= Zitierte Passage =
Die Entwicklung berufswahlbezogener Kompetenzen spielt im Kontext der Identitätsentwicklung von Jugendlichen eine wichtige Rolle. Schließlich stellen sie wichtige Werkzeuge für die lebenslange Gestaltung der eigenen beruflichen Laufbahn dar (Dreher & Dreher, 1985; Erikson, 1968; Savickas et al., 2009).

Unterstützung im beruflichen Orientierungsprozess wird in Deutschland, wie ausgiebig in Abschnitt 2.2 dargestellt wurde, vor allem eingebettet in den schulischen Kontext angeboten. Da berufsorientierende Maßnahmen auch mit dem Ziel des Berufswahlkompetenzerwerbs durchgeführt werden, könnte die schulische Begleitung beruflicher Orientierung als eine der Einflussgrößen auf erfolgreiche Übergänge von der allgemeinbildenden in die berufliche oder tertiäre Bildung betrachtet werden.

Mit Blick auf die erwähnten Abbruchquoten stellt sich die Frage, ob die bestehenden berufsorientierenden Angebote in Schule gegenwärtig alle Schüler*innen gleich gut dabei unterstützen, sich auf die nachschulischen Übergänge vorzubereiten. Um dieses Problem zu untersuchen, müssen zunächst zwei Fragen beantwortet werden:

  1. (1)

    Gibt es Gruppen mit jeweils homogenen Entwicklungsständen hinsichtlich der Berufswahlkompetenz?

  2. (2)

    Wie sehen die kurz- bzw. mittelfristigen Entwicklungsprozesse in Bezug auf die Berufswahlkompetenz aus?

Darauf aufbauend können die beiden folgenden Fragen adressiert werden:

  1. (3)

= Daten =

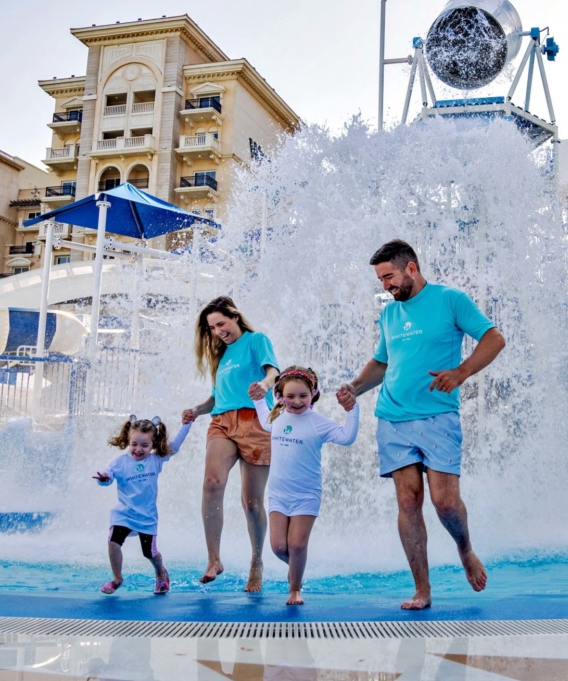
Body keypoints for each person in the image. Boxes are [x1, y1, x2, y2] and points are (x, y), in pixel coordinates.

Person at [337, 239, 505, 610]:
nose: (385, 286)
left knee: (445, 503)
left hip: (438, 416)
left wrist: (462, 372)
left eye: (389, 277)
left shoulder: (450, 300)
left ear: (411, 268)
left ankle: (465, 550)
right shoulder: (389, 315)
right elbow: (382, 363)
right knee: (408, 501)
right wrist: (354, 388)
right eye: (381, 280)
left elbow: (495, 338)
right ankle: (422, 589)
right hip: (393, 418)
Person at [186, 296, 279, 592]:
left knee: (251, 503)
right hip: (222, 422)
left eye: (221, 324)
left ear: (235, 317)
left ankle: (256, 562)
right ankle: (214, 559)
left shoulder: (256, 340)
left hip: (256, 422)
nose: (218, 331)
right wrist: (197, 410)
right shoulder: (220, 356)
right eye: (212, 327)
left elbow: (273, 372)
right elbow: (217, 398)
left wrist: (264, 386)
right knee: (212, 483)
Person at [247, 366, 359, 605]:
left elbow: (346, 437)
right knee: (278, 547)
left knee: (297, 544)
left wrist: (352, 410)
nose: (297, 401)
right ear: (279, 396)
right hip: (278, 494)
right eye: (290, 396)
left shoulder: (318, 423)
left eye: (303, 396)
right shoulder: (276, 417)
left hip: (306, 494)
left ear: (314, 394)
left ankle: (295, 589)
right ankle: (296, 568)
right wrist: (258, 400)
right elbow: (265, 423)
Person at [94, 414, 194, 595]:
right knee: (113, 542)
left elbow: (176, 446)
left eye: (144, 445)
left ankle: (161, 573)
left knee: (149, 552)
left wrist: (187, 425)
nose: (138, 449)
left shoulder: (156, 459)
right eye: (134, 444)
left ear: (153, 444)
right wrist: (104, 479)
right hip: (124, 514)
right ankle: (117, 578)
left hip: (147, 517)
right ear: (128, 441)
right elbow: (107, 476)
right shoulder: (119, 463)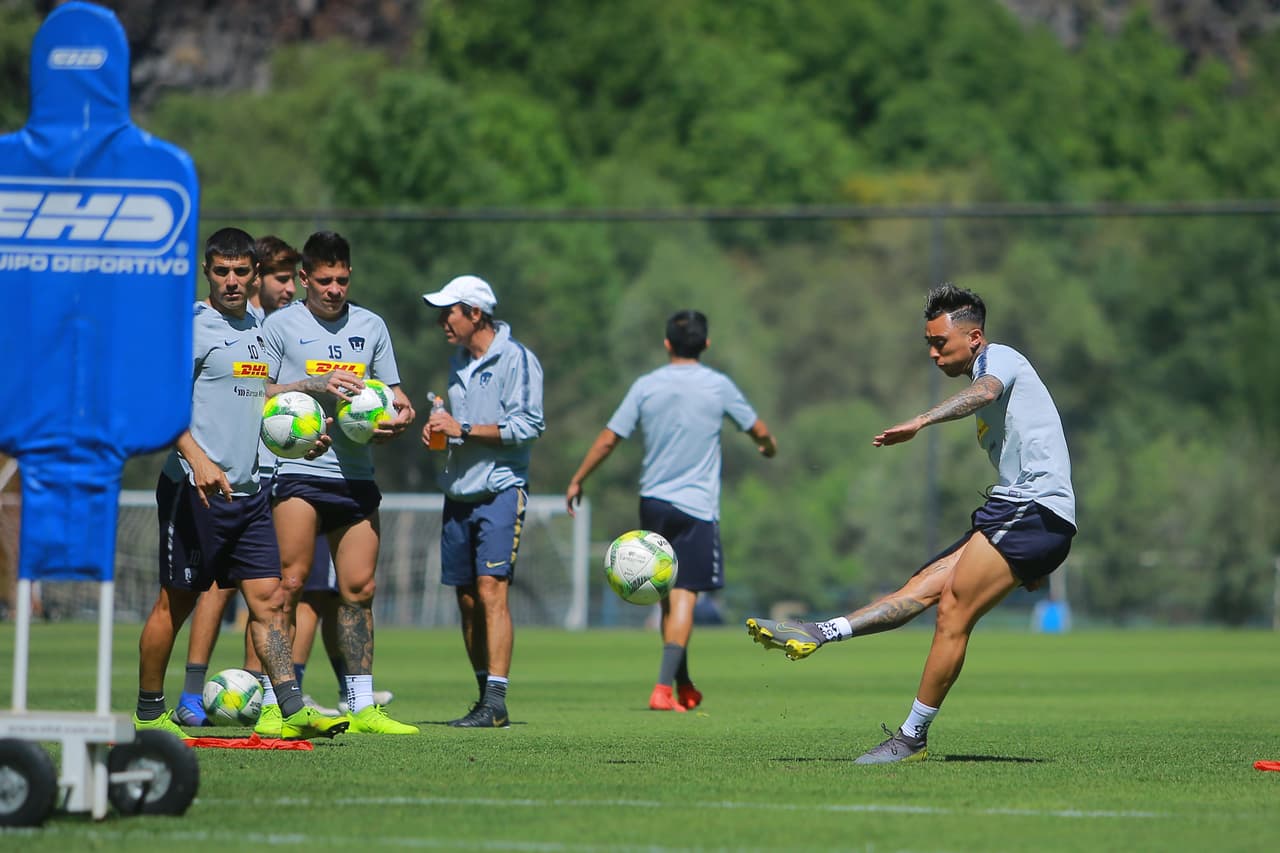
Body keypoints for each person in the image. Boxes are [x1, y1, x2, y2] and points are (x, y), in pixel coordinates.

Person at [745, 282, 1077, 764]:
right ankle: (820, 632)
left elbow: (985, 392)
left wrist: (921, 421)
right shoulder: (988, 373)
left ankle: (911, 737)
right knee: (918, 590)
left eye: (940, 343)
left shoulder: (999, 359)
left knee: (952, 612)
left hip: (1033, 511)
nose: (933, 354)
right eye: (928, 343)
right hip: (1018, 516)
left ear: (975, 337)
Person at [133, 227, 346, 741]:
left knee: (270, 600)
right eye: (222, 271)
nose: (231, 280)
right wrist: (196, 459)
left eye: (241, 272)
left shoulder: (258, 326)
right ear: (207, 272)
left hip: (249, 492)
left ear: (254, 276)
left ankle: (290, 706)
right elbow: (156, 405)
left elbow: (257, 392)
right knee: (176, 603)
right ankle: (149, 714)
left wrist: (301, 429)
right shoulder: (189, 327)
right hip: (194, 490)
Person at [566, 310, 777, 712]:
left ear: (667, 344)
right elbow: (760, 431)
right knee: (683, 598)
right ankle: (662, 688)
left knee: (665, 595)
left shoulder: (646, 385)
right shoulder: (718, 385)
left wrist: (579, 478)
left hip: (654, 503)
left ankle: (682, 683)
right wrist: (767, 448)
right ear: (706, 344)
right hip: (696, 507)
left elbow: (609, 438)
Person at [260, 229, 418, 735]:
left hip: (355, 474)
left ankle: (362, 705)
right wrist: (313, 384)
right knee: (288, 586)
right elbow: (257, 390)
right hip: (297, 471)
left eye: (342, 280)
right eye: (325, 280)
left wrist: (400, 416)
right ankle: (275, 704)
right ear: (305, 277)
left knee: (359, 588)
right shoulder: (279, 325)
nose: (334, 290)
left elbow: (393, 394)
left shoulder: (371, 326)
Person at [421, 275, 544, 728]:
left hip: (501, 490)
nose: (442, 321)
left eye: (448, 312)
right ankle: (482, 699)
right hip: (458, 492)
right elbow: (459, 425)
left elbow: (529, 426)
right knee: (468, 599)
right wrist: (439, 427)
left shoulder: (518, 359)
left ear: (475, 314)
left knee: (492, 589)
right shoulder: (458, 360)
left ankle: (497, 701)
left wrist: (464, 429)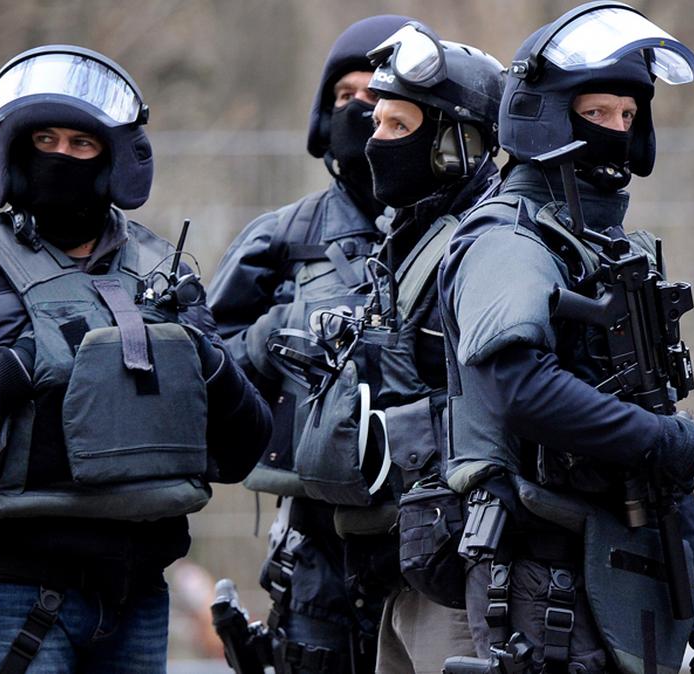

= Aufgabenstellung =
In welchem Rahmen wird Unterstützung im beruflichen Orientierungsprozess in Deutschland laut der Passage zur Berufswahlkompetenz vor allem angeboten?

= Bearbeitete Aufgabe =
Vor allem eingebettet in den schulischen Kontext.